The headline finding is counterintuitive but well-documented: removing the cap reduces leave taken. The mechanism is social, not logistical.

Why employees take less leave, not more

The gap between "you can take what you need" and "I feel comfortable taking what I need" is where unlimited leave policies regularly fail. Several mechanisms drive the shortfall.

The anchor removal problem

A defined allowance of, say, 25 days gives employees an implicit permission structure. They know they are entitled to those days. They plan holidays, book travel and request leave against a number they own. Remove the number and that permission structure disappears. In its place is a question that most employees resolve conservatively: "How much is reasonable here?" The answer almost always lands below what a defined entitlement would have given.

Social comparison and the unspoken norm

When no one knows how much leave is "expected", employees watch what colleagues and managers actually take and calibrate to that. In high-performance cultures, or cultures where senior staff model long hours, the unspoken norm quickly becomes low leave consumption. The theoretical freedom of unlimited leave collapses into a social norm that is often more restrictive than a formal policy would be.

The approval anxiety effect

Under a defined allowance, an employee who has not used a day of their 25 days knows they are entitled to request any of those days. Under unlimited leave, every request requires a fresh justification and manager approval with no external anchor. Many employees, particularly those who are more junior or in roles with heavy workload, simply request less because each request feels like asking for a favour rather than exercising a right.

Who it affects most
Research consistently finds that the leave-reducing effect of unlimited schemes falls hardest on junior employees, women and those from minority ethnic backgrounds. These groups are more likely to experience approval anxiety, less likely to observe senior comparators taking generous amounts of leave, and more likely to interpret the ambiguity conservatively. A policy that reduces average leave disproportionately affects those already less likely to advocate for themselves.

Carry-forward psychology

A defined allowance creates an implicit deadline: unused days at the year end (in the absence of carry-forward) are lost. For many employees, that deadline is a genuine motivation to book and take leave. Unlimited leave removes that motivator. There is no urgency to book days you do not have a finite supply of.

Beyond the practical outcomes, unlimited leave creates several legal and contractual questions that employers should resolve before introducing it.

TASKS TO CARRY OUT:
**a.** List every subheading in the article on unlimited leave that comes after "Why employees take less leave, not more".
**b.** Extend the article on unlimited leave by writing what comes next after its final sentence.

SUPPLIED MATERIAL:

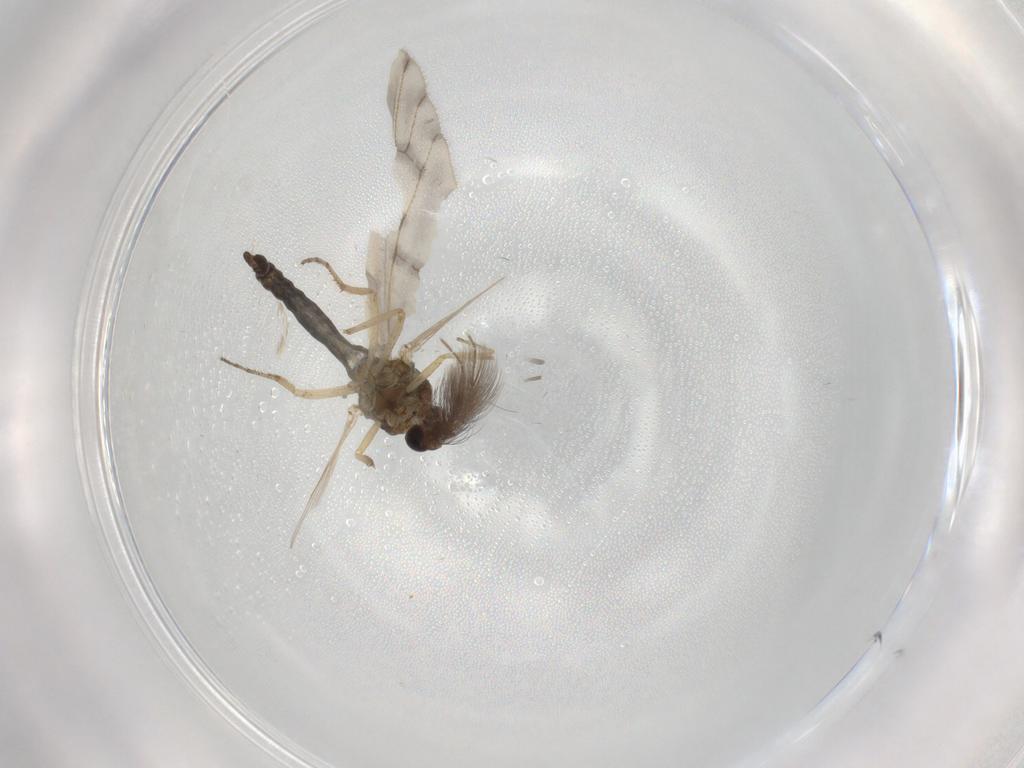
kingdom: Animalia
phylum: Arthropoda
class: Insecta
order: Diptera
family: Ceratopogonidae
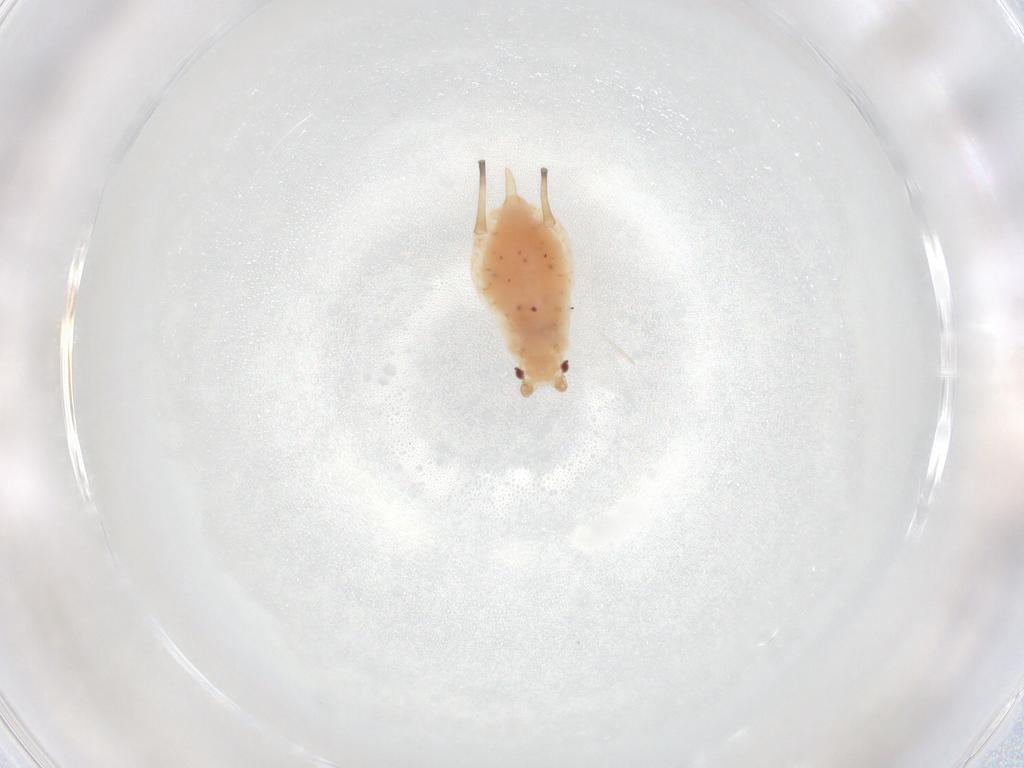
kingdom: Animalia
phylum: Arthropoda
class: Insecta
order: Hemiptera
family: Aphididae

THE RESULTS:
**a.**
The anchor removal problem
Social comparison and the unspoken norm
The approval anxiety effect
Who it affects most
Carry-forward psychology

**b.**
Is the unlimited leave contractual or discretionary?
If the employment contract says "unlimited annual leave" or similar, it is a contractual term. Removing it requires a contractual variation with employee agreement, or a risk of breach of contract or constructive dismissal claims. If it is a discretionary policy (outside the contract), it can be varied but doing so after employees have relied on it carries reputational and legal risk. The safer approach is to keep unlimited leave outside the contract, with a clear statement that it is a discretionary arrangement.
How will you prove statutory compliance?
The 5.6 weeks statutory minimum must still be met. Without a recorded balance, you need another mechanism to track what employees have actually taken and to confirm it meets the floor. This often means employers on unlimited schemes need leave-tracking systems precisely as robust as those running defined allowances, just for different reasons: not to manage a cap, but to prove the minimum is being met.
How will you calculate leaver holiday pay?
On termination, accrued but untaken statutory leave must be paid out. Under a defined allowance, the balance is known. Under unlimited leave, you need to work out how much of the statutory 5.6 weeks the leaver has taken in the current leave year, and pay out the remainder. This is straightforward if you have been tracking actual leave taken. It is legally complex if you have not. An employment tribunal claim for unpaid holiday pay carries a two-year backdating window under the Employment Rights Act 1996.
What happens during long-term sickness?
Under the Working Time Regulations 1998, a worker who cannot take statutory leave because of sickness absence accrues that leave and can carry it forward for at least 18 months (for Reg 13 leave). Under an unlimited scheme, you still need a mechanism to track and handle this entitlement. Sickness-related carry-forward rules apply regardless of whether the overall scheme is unlimited.
Book Time Off
Leave records that keep themselves

Whether you run a defined allowance or an unlimited scheme with a required minimum, every approved request is recorded automatically alongside the leave type. Days used and days remaining are at a glance for every team member, so compliance and leaver calculations are never a reconstruction exercise.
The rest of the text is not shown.